Another example, along similar lines of financial fears, has to do with wanting to go to Chicago. It had been two years since I had been back, and it was looking like I was going to have to wait another winter as I just wasn’t able to take time off of work and absorb the expense. This was incredibly sad for me. I am quite settled here in New Mexico, but that doesn’t keep me from missing my friends terribly. Well, long story short, an unexpected opportunity opened up, everything fell right into place, and I was able to spend a week in my old home. Again, completely unexpected and unpredictable! But fantastic.
There are other, smaller but equally cool and spontaneous, examples. And on top of all that, I began to notice that I was starting to hear voices, and drums, and music again. A very welcomed but scarce friend. I’ve also started to see my intuition sharpening in some very real ways. It is not uncommon now for me to randomly have a friend pop into my mind, and minutes (sometime seconds) later there they are – walking across the street, sending me an e-mail after months of no contact. One day as I was headed to work, I was flying down the mountain in my car, as is typical for all of us who commute early in the morning to the city. But I was running late and was alone on the road. A pretty unusual thought came to me, “I better slow down or I might get a ticket.” There were never cops giving out tickets on this mountain road! But I trusted my gut, slowed to the speed limit, and I swear sitting at the corner of the bottom of that very hill was a cop, radar gun pointed right at me.

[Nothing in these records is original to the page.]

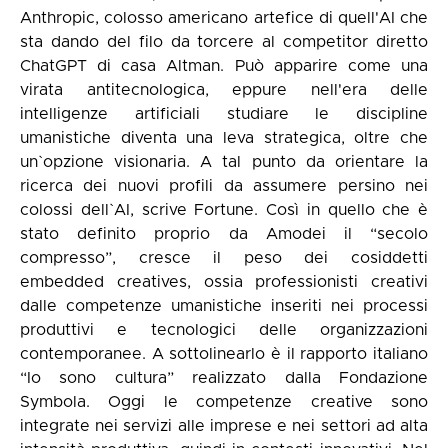
Anthropic, colosso americano artefice di quell'AI che
sta dando del filo da torcere al competitor diretto
ChatGPT di casa Altman. Può apparire come una
virata antitecnologica, eppure nell'era delle
intelligenze artificiali studiare le discipline
umanistiche diventa una leva strategica, oltre che
un`opzione visionaria. A tal punto da orientare la
ricerca dei nuovi profili da assumere persino nei
colossi dell`AI, scrive Fortune. Così in quello che è
stato definito proprio da Amodei il “secolo
compresso”, cresce il peso dei cosiddetti
embedded creatives, ossia professionisti creativi
dalle competenze umanistiche inseriti nei processi
produttivi e tecnologici delle organizzazioni
contemporanee. A sottolinearlo è il rapporto italiano
“Io sono cultura” realizzato dalla Fondazione
Symbola
. Oggi le competenze creative sono
integrate nei servizi alle imprese e nei settori ad alta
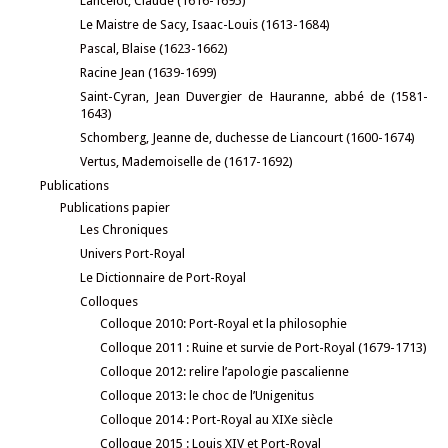
Lancelot, Claude (1616-1695)
Le Maistre de Sacy, Isaac-Louis (1613-1684)
Pascal, Blaise (1623-1662)
Racine Jean (1639-1699)
Saint-Cyran, Jean Duvergier de Hauranne, abbé de (1581-
1643)
Schomberg, Jeanne de, duchesse de Liancourt (1600-1674)
Vertus, Mademoiselle de (1617-1692)
Publications
Publications papier
Les Chroniques
Univers Port-Royal
Le Dictionnaire de Port-Royal
Colloques
Colloque 2010: Port-Royal et la philosophie
Colloque 2011 : Ruine et survie de Port-Royal (1679-1713)
Colloque 2012: relire l’apologie pascalienne
Colloque 2013: le choc de l’Unigenitus
Colloque 2014 : Port-Royal au XIXe siècle
Colloque 2015 : Louis XIV et Port-Royal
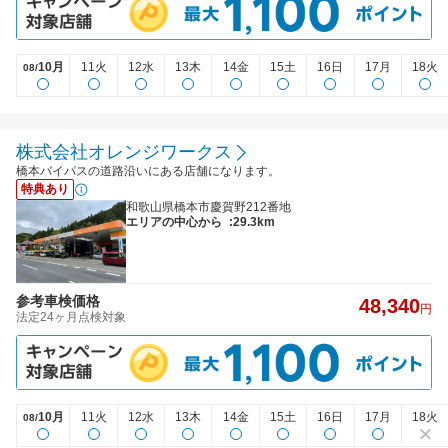
10月
11火
12水
13木
14金
15土
16日
17月
18火
08/
株式会社オレンジワークス
橋本バイパスの道路沿いにある店舗になります。
特典あり
和歌山県橋本市慶賀野212番地
エリアの中心から
:29.3km
参考車検価格
48,340
円
法定24ヶ月点検対象
10月
11火
12水
13木
14金
15土
16日
17月
18火
08/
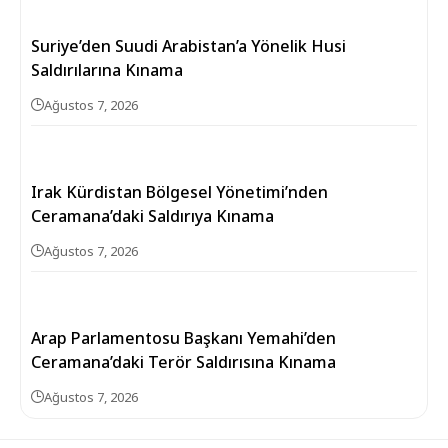
Suriye’den Suudi Arabistan’a Yönelik Husi
Saldırılarına Kınama
Ağustos 7, 2026
Irak Kürdistan Bölgesel Yönetimi’nden
Ceramana’daki Saldırıya Kınama
Ağustos 7, 2026
Arap Parlamentosu Başkanı Yemahi’den
Ceramana’daki Terör Saldırısına Kınama
Ağustos 7, 2026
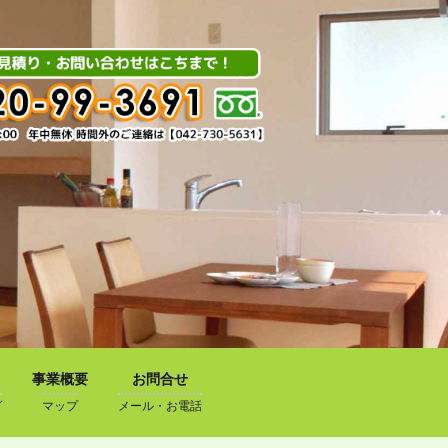
事業概要
お問合せ
グ
マップ
メール・お電話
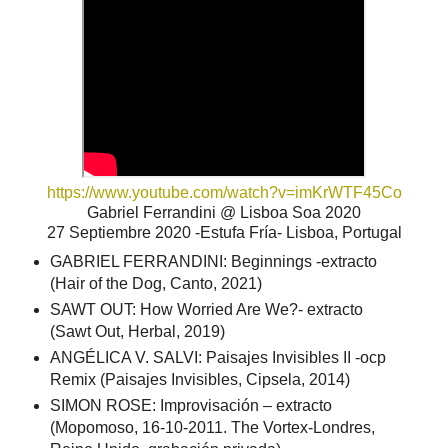
https://www.youtube.com/watch?v=imKrWTF45Co
Gabriel Ferrandini @ Lisboa Soa 2020
27 Septiembre 2020 -Estufa Fría- Lisboa, Portugal
GABRIEL FERRANDINI: Beginnings -extracto
(Hair of the Dog, Canto, 2021)
SAWT OUT: How Worried Are We?- extracto
(Sawt Out, Herbal, 2019)
ANGÉLICA V. SALVI: Paisajes Invisibles II -ocp
Remix (Paisajes Invisibles, Cipsela, 2014)
SIMON ROSE: Improvisación – extracto
(Mopomoso, 16-10-2011. The Vortex-Londres,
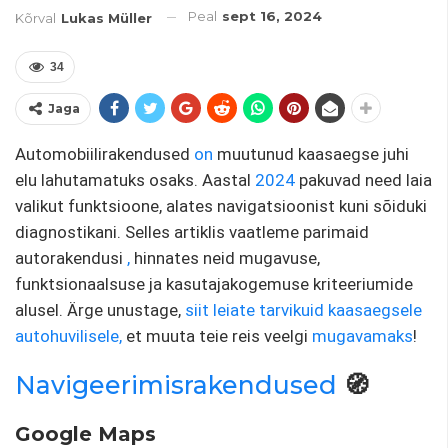
Peal
sept 16, 2024
Kõrval
Lukas Müller
34
Jaga
Automobiilirakendused
on
muutunud kaasaegse juhi
elu lahutamatuks osaks. Aastal
2024
pakuvad need laia
valikut funktsioone, alates navigatsioonist kuni sõiduki
diagnostikani. Selles artiklis vaatleme parimaid
autorakendusi
,
hinnates neid mugavuse,
funktsionaalsuse ja kasutajakogemuse kriteeriumide
alusel. Ärge unustage,
siit leiate tarvikuid kaasaegsele
autohuvilisele,
et muuta teie reis veelgi
mugavamaks
!
Navigeerimisrakendused
🧭
Google Maps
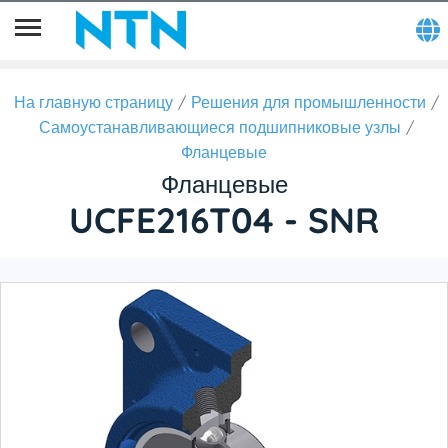
На главную страницу
Решения для промышленности
Самоустанавливающиеся подшипниковые узлы
Фланцевые
Фланцевые
UCFE216T04 - SNR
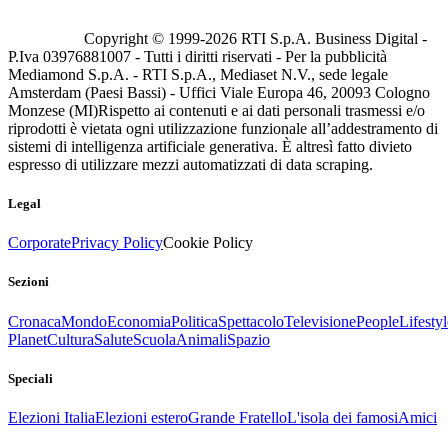
Copyright © 1999-
2026
RTI S.p.A. Business Digital -
P.Iva 03976881007 - Tutti i diritti riservati - Per la pubblicità
Mediamond S.p.A. - RTI S.p.A., Mediaset N.V., sede legale
Amsterdam (Paesi Bassi) - Uffici Viale Europa 46, 20093 Cologno
Monzese (MI)
Rispetto ai contenuti e ai dati personali trasmessi e/o
riprodotti è vietata ogni utilizzazione funzionale all’addestramento di
sistemi di intelligenza artificiale generativa. È altresì fatto divieto
espresso di utilizzare mezzi automatizzati di data scraping.
Legal
Corporate
Privacy Policy
Cookie Policy
Sezioni
Cronaca
Mondo
Economia
Politica
Spettacolo
Televisione
People
Lifestyl
Planet
Cultura
Salute
Scuola
Animali
Spazio
Speciali
Elezioni Italia
Elezioni estero
Grande Fratello
L'isola dei famosi
Amici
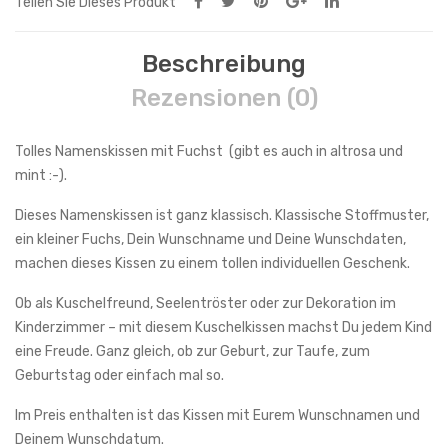
Teilen Sie Dieses Produkt
Beschreibung
Rezensionen (0)
Tolles Namenskissen mit Fuchst (gibt es auch in altrosa und
mint :-).
Dieses Namenskissen ist ganz klassisch. Klassische Stoffmuster,
ein kleiner Fuchs, Dein Wunschname und Deine Wunschdaten,
machen dieses Kissen zu einem tollen individuellen Geschenk.
Ob als Kuschelfreund, Seelentröster oder zur Dekoration im
Kinderzimmer – mit diesem Kuschelkissen machst Du jedem Kind
eine Freude. Ganz gleich, ob zur Geburt, zur Taufe, zum
Geburtstag oder einfach mal so.
Im Preis enthalten ist das Kissen mit Eurem Wunschnamen und
Deinem Wunschdatum.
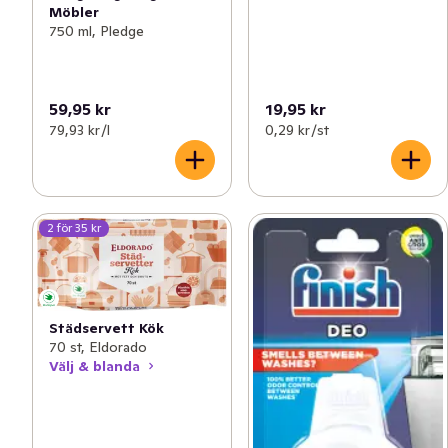
Möbler
750 ml, Pledge
59,95 kr
19,95 kr
79,93 kr /l
0,29 kr /st
2 för 35 kr
Städservett Kök
70 st, Eldorado
Välj & blanda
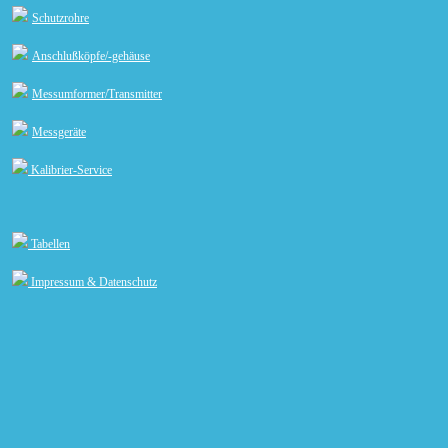
Schutzrohre
Anschlußköpfe/-gehäuse
Messumformer/Transmitter
Messgeräte
Kalibrier-Service
Tabellen
Impressum & Datenschutz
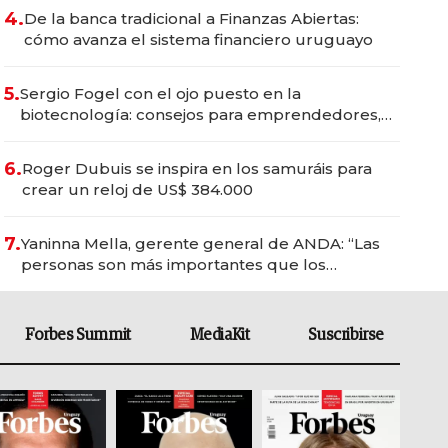
4.
De la banca tradicional a Finanzas Abiertas:
cómo avanza el sistema financiero uruguayo
5.
Sergio Fogel con el ojo puesto en la
biotecnología: consejos para emprendedores,
oportunidades de inversión y el rol de la IA
6.
Roger Dubuis se inspira en los samuráis para
crear un reloj de US$ 384.000
7.
Yaninna Mella, gerente general de ANDA: “Las
personas son más importantes que los
problemas”
Forbes Summit
MediaKit
Suscribirse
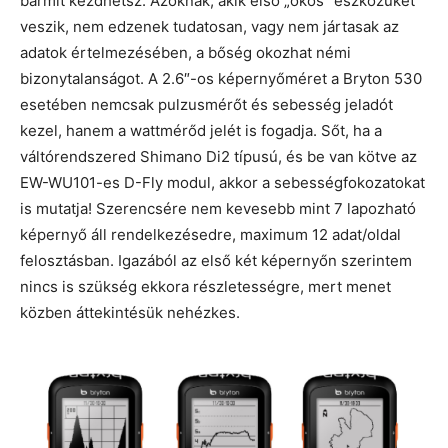
bármit kezdhetsz. Azoknak, akik első „okos” eszközüket
veszik, nem edzenek tudatosan, vagy nem jártasak az
adatok értelmezésében, a bőség okozhat némi
bizonytalanságot. A 2.6″-os képernyőméret a Bryton 530
esetében nemcsak pulzusmérőt és sebesség jeladót
kezel, hanem a wattmérőd jelét is fogadja. Sőt, ha a
váltórendszered Shimano Di2 típusú, és be van kötve az
EW-WU101-es D-Fly modul, akkor a sebességfokozatokat
is mutatja! Szerencsére nem kevesebb mint 7 lapozható
képernyő áll rendelkezésedre, maximum 12 adat/oldal
felosztásban. Igazából az első két képernyőn szerintem
nincs is szükség ekkora részletességre, mert menet
közben áttekintésük nehézkes.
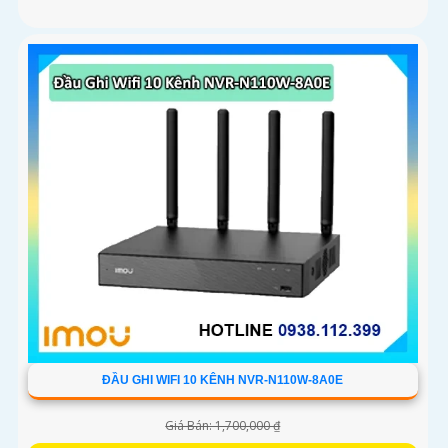
ĐẦU GHI WIFI 10 KÊNH NVR-N110W-8A0E
Giá Bán: 1,700,000 ₫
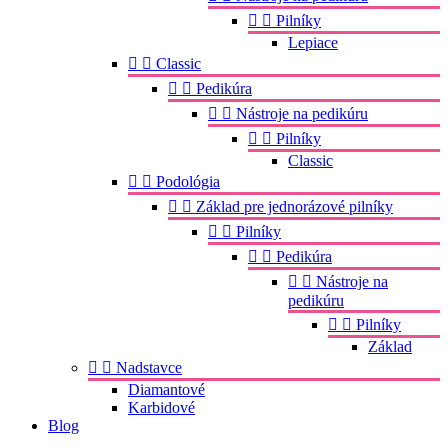


Pilníky
Lepiace


Classic


Pedikúra


Nástroje na pedikúru


Pilníky
Classic


Podológia


Základ pre jednorázové pilníky


Pilníky


Pedikúra


Nástroje na
pedikúru


Pilníky
Základ


Nadstavce
Diamantové
Karbidové
Blog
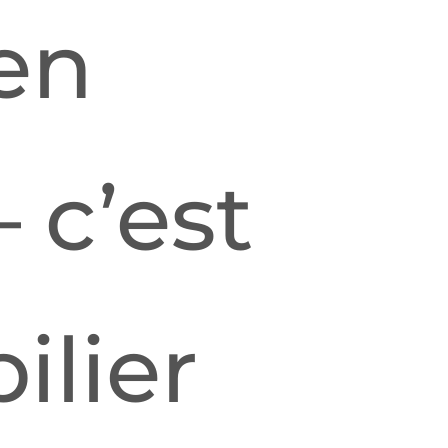
ien
 c’est
ilier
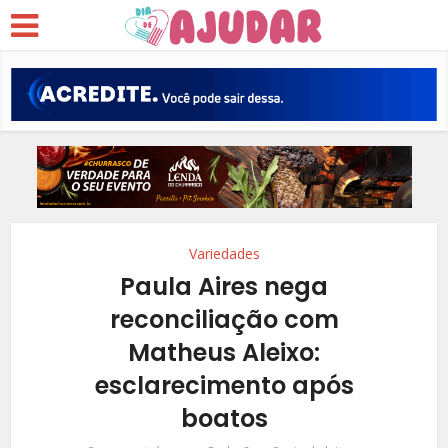
Variedades
Paula Aires nega
reconciliação com
Matheus Aleixo:
esclarecimento após
boatos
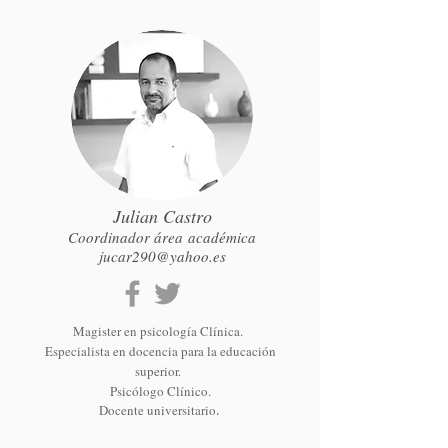
Julian Castro
Coordinador área académica
jucar290@yahoo.es
Magister en psicología Clínica.
Especialista en docencia para la educación
superior.
Psicólogo Clínico.
Docente universitario
.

I believe this super natural vortex that has opened up to me and beckoned my soul to enter was created by the very mundane day to day things I thought too common to write about. Occasionally the mystical will burst out though the fabric of the matrix and slam us with a wild ride. I think Spirit does this to get our attention, because we are likely not paying attention at all. At least I think that is what happened/s to me. But the truly mystical life, the soul journey, is brought forth by the small, seemingly mundane, choices we make every day. Like, should I get up and meditate, or hit snooze and sleep in? Should I play video games on my phone, or should I watch this really amazing documentary my friend told me about? Should I spend my weekends in the city, shopping and hanging out with friends, eating and drinking the evenings away just to get home so late that all I can do is crawl into bed? Or should I carve some time out for myself, to read, to eat simple healthy meals, to wander through the woods, to just be with the land? Should I spend my extra income on stuff, or should I use it to enroll in classes and workshops on mindfulness, Jungian symbology, intuition, the tarot? Should I listen to the radio while I drive to and from work, or should I listen to audio books that feed my soul and stimulate my soul journey? Or even better yet, maybe I could just sit in silence and just be with the beauty and life that is right outside my windshield? Such small choices that lead to monumental outcomes.